** Your objective **
Whichever lines of the entries hold the word "TASK" should be identified and copied.

** Source material **
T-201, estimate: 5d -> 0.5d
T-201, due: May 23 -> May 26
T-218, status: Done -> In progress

* * *

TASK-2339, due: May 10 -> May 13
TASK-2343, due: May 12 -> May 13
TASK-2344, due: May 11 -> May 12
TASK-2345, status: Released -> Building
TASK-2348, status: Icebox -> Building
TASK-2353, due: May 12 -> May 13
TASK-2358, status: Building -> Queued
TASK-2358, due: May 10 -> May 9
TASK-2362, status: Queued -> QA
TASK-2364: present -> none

** Output for this exercise **
TASK-2339, due: May 10 -> May 13
TASK-2343, due: May 12 -> May 13
TASK-2344, due: May 11 -> May 12
TASK-2345, status: Released -> Building
TASK-2348, status: Icebox -> Building
TASK-2353, due: May 12 -> May 13
TASK-2358, status: Building -> Queued
TASK-2358, due: May 10 -> May 9
TASK-2362, status: Queued -> QA
TASK-2364: present -> none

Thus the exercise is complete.